The "sponge city" concept is gaining traction as a way to mitigate extreme weather, save lives and even make cities more pleasant places to live.
This is particularly important when existing urban stormwater infrastructure is often already aging and inadequate. Auckland has even been cutting spending on critical stormwater repairs for at least the past two years.
Politically at least, this isn't surprising. Stormwater infrastructure, as it is currently built and planned, is costly to develop and maintain. As the Helen Clark Foundation report makes clear, New Zealand's pipes simply "were not designed for the huge volumes they will have to manage with rising seas and increasing extreme rainfall events".
The country's current combined stormwater infrastructure involves a 17,000 kilometer pipe network—enough to span the length of the country ten times. The cost of upgrading the entire water system, which encompasses stormwater, could reach NZ$180 billion.
This contrasts starkly with the $1.5 billion councils now spend annually on water pipes. The report makes clear that implementing sponge city principles won't wholly solve flooding, but it can significantly reduce flood risks.
Trees and green spaces
The real bonus, though, lies in the potential for sponge city design to reduce dependence on expensive and high-maintenance infrastructure.
There are already examples in Auckland's Hobsonville Point and Northcote. Both communities have incorporated green infrastructure, such as floodable parks and planted wetlands, which kept nearby homes from flooding.
But the report's recommendations are at odds with some of the current political rhetoric around land use policy—in particular "greenfields" development that encourages urban sprawl.
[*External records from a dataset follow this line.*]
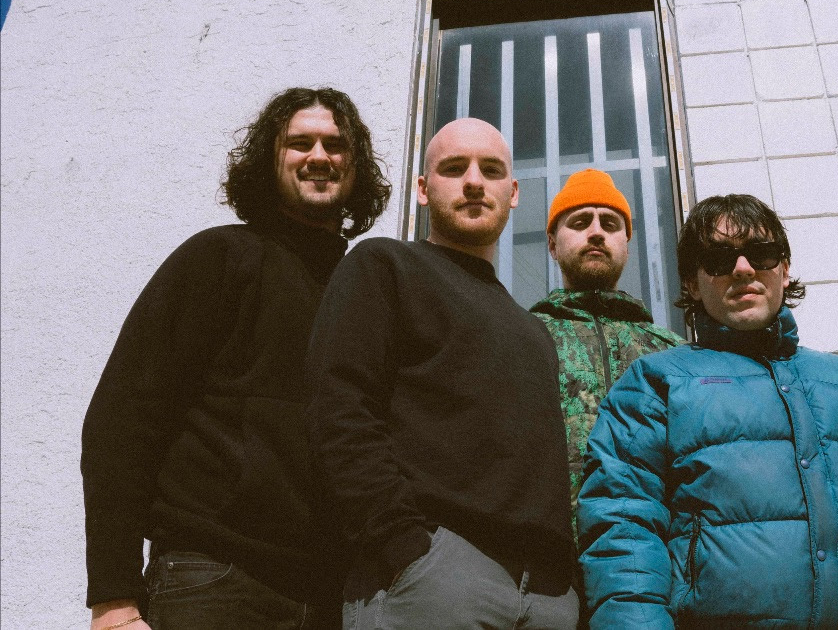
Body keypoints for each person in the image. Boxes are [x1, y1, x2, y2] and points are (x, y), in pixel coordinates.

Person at [578, 194, 838, 628]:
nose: (743, 268)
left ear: (784, 269)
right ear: (693, 284)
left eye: (762, 253)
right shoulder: (655, 383)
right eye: (718, 259)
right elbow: (623, 531)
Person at [81, 87, 391, 630]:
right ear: (269, 159)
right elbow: (122, 419)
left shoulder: (365, 289)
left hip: (335, 598)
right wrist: (114, 599)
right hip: (214, 580)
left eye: (335, 144)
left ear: (355, 165)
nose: (319, 156)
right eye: (300, 143)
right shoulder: (218, 257)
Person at [306, 117, 578, 629]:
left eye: (491, 170)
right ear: (423, 189)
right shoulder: (385, 265)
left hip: (547, 597)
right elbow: (339, 409)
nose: (474, 181)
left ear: (513, 193)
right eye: (454, 168)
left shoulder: (534, 330)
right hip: (436, 581)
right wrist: (403, 547)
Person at [531, 168, 683, 527]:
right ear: (552, 244)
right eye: (580, 222)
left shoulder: (672, 354)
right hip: (548, 553)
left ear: (626, 244)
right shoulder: (523, 338)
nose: (597, 232)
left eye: (610, 224)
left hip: (656, 549)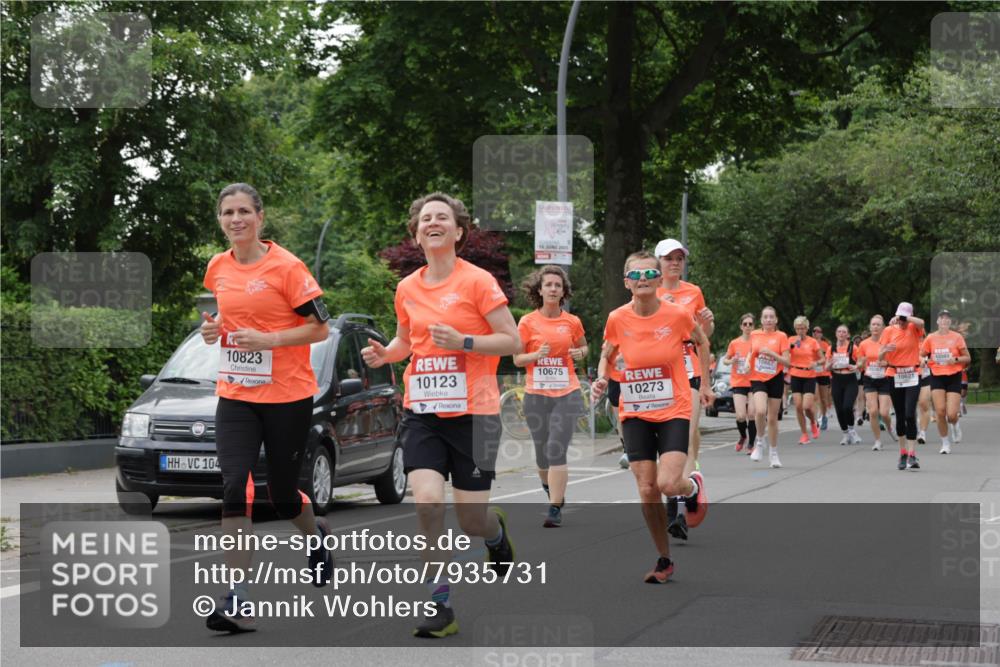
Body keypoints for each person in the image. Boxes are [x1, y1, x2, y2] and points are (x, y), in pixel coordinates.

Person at [361, 192, 520, 638]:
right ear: (416, 234)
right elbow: (405, 343)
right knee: (428, 503)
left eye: (442, 218)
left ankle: (494, 534)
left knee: (471, 520)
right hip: (423, 413)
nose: (433, 223)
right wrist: (384, 354)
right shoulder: (407, 288)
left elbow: (511, 341)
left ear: (458, 232)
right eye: (425, 218)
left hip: (475, 413)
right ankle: (440, 604)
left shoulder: (478, 282)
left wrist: (465, 342)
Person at [199, 183, 335, 633]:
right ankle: (237, 598)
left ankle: (315, 539)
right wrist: (213, 331)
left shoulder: (288, 267)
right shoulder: (217, 267)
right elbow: (225, 319)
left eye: (243, 212)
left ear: (260, 217)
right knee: (235, 486)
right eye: (227, 213)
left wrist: (272, 340)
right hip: (236, 393)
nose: (235, 219)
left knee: (281, 495)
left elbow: (320, 329)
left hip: (287, 395)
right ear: (220, 220)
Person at [591, 251, 713, 578]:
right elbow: (607, 353)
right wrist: (602, 377)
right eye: (636, 275)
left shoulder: (678, 315)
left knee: (669, 483)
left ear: (660, 280)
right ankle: (664, 558)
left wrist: (705, 384)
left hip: (673, 407)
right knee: (647, 489)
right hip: (635, 412)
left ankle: (692, 488)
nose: (642, 280)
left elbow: (702, 342)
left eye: (649, 275)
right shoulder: (617, 318)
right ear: (626, 282)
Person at [513, 265, 587, 527]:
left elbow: (583, 348)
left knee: (557, 448)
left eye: (558, 285)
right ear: (540, 290)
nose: (553, 289)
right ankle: (551, 489)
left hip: (567, 392)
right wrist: (536, 356)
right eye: (549, 285)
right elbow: (517, 359)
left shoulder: (572, 322)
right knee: (542, 453)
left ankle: (554, 508)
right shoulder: (527, 322)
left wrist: (581, 354)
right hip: (536, 395)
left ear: (563, 291)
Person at [653, 239, 715, 535]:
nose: (675, 263)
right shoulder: (650, 291)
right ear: (659, 263)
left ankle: (676, 508)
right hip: (657, 373)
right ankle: (683, 488)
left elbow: (704, 336)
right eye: (669, 258)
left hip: (687, 369)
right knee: (663, 443)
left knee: (685, 435)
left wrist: (706, 382)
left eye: (679, 258)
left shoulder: (693, 293)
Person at [878, 302, 926, 471]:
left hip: (912, 374)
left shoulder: (914, 327)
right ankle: (903, 452)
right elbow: (879, 358)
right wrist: (885, 350)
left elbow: (921, 323)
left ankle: (912, 454)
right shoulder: (889, 330)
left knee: (909, 414)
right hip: (895, 374)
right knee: (899, 415)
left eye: (905, 317)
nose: (902, 321)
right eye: (900, 317)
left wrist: (906, 317)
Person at [921, 309, 970, 454]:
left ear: (950, 322)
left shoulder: (957, 337)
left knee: (952, 414)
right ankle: (945, 443)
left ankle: (955, 425)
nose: (944, 320)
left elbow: (967, 358)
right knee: (940, 412)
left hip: (954, 376)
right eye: (942, 318)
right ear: (937, 321)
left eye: (947, 318)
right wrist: (924, 361)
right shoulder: (930, 338)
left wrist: (954, 359)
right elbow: (921, 355)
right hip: (936, 375)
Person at [748, 306, 792, 468]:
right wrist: (746, 363)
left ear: (776, 320)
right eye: (765, 317)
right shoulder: (754, 334)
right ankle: (759, 442)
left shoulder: (781, 336)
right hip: (758, 377)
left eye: (771, 317)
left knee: (772, 418)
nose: (768, 320)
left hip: (775, 378)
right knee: (759, 411)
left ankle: (773, 453)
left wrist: (772, 354)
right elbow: (750, 353)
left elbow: (787, 362)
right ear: (761, 320)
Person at [856, 315, 893, 451]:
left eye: (878, 324)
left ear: (883, 327)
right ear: (870, 327)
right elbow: (860, 363)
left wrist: (886, 363)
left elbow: (894, 361)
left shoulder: (887, 343)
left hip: (884, 379)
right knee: (873, 412)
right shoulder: (864, 344)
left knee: (883, 413)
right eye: (873, 324)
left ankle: (889, 427)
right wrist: (860, 363)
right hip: (869, 379)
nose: (876, 327)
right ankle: (877, 441)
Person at [723, 313, 757, 453]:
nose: (748, 326)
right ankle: (743, 436)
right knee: (741, 416)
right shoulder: (734, 343)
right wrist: (732, 361)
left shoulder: (757, 342)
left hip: (755, 381)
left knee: (752, 414)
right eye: (745, 324)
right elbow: (725, 360)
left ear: (754, 326)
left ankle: (751, 444)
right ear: (741, 326)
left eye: (750, 324)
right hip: (739, 381)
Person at [788, 316, 823, 445]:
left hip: (809, 375)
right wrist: (791, 346)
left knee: (807, 406)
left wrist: (815, 363)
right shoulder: (791, 340)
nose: (800, 331)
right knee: (798, 406)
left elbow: (822, 359)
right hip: (796, 374)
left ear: (807, 328)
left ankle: (813, 423)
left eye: (802, 328)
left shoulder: (813, 342)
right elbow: (785, 354)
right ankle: (804, 434)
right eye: (798, 328)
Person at [828, 324, 862, 445]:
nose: (841, 334)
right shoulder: (831, 347)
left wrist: (856, 366)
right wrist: (830, 364)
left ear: (848, 334)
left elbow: (861, 361)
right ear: (836, 333)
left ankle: (852, 430)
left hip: (850, 379)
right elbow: (826, 367)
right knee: (839, 409)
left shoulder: (853, 347)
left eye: (844, 332)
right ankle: (845, 433)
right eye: (839, 331)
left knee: (847, 406)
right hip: (836, 379)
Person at [813, 326, 833, 429]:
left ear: (821, 333)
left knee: (824, 399)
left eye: (819, 331)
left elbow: (829, 358)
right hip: (813, 374)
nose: (817, 333)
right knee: (816, 397)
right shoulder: (810, 343)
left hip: (824, 373)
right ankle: (816, 419)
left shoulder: (826, 345)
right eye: (815, 331)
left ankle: (824, 417)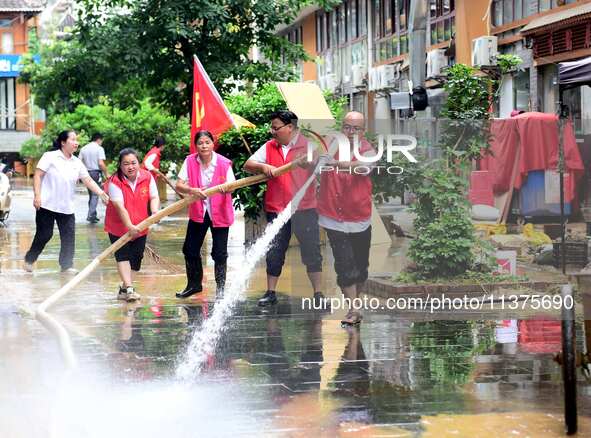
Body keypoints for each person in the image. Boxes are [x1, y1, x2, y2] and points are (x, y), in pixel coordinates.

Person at [243, 110, 324, 307]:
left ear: (290, 127)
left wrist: (310, 164)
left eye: (276, 127)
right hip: (277, 209)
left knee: (312, 251)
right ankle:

The report urges that cities be built upwards rather than outwards, and pushes back on residential infill development encouraged by the Medium Density Residential Standards.
Citing a recent report on green space from the Parliamentary Commissioner for the Environment, the Helen Clark Foundation report argues for the preservation of urban green spaces—like backyards—as part of the flood mitigation approach.
Preserving tree cover is another urgent priority. Trees help absorb rainfall, reduce erosion and provide essential shade and cooling in urban areas—counteracting the dangerous urban "heat island" effect. Citing data from Global Forest Watch, the report states: "Auckland has lost as much as 19% of its tree cover in the past 20 years, Dunedin a staggering 24%, Greater Wellington around 11% and Christchurch 13%. "
Incentives for homeowners
Making Aotearoa New Zealand more resilient to extreme weather, the report says, need not break the bank.
It recommends raising the national minimum standards governing the percentage of the total area of new developments that must be left unsealed. This would ensure the implementation of sponge city concepts, and see buildings clustered to maximize preserved green space.
The government should also require local councils to plan for and provide public green spaces, and to develop long-term sponge city plans—just as they do for other types of critical infrastructure.
Neighborhoods could be retrofitted to include green roofs, permeable pavements and unsealed car parks. Land use and zoning could also encourage more vertical development, rather than sprawl or infill housing.
The government could also provide incentives and education for homeowners to encourage minimizing sealed surfaces, unblocking stormwater flow paths, and replacing lawns with native plants and rain gardens.
More extreme weather and intense rainfall is a matter of when, not if. As the Helen Clark Foundation report makes clear, spending future billions is less of a priority than acting urgently now.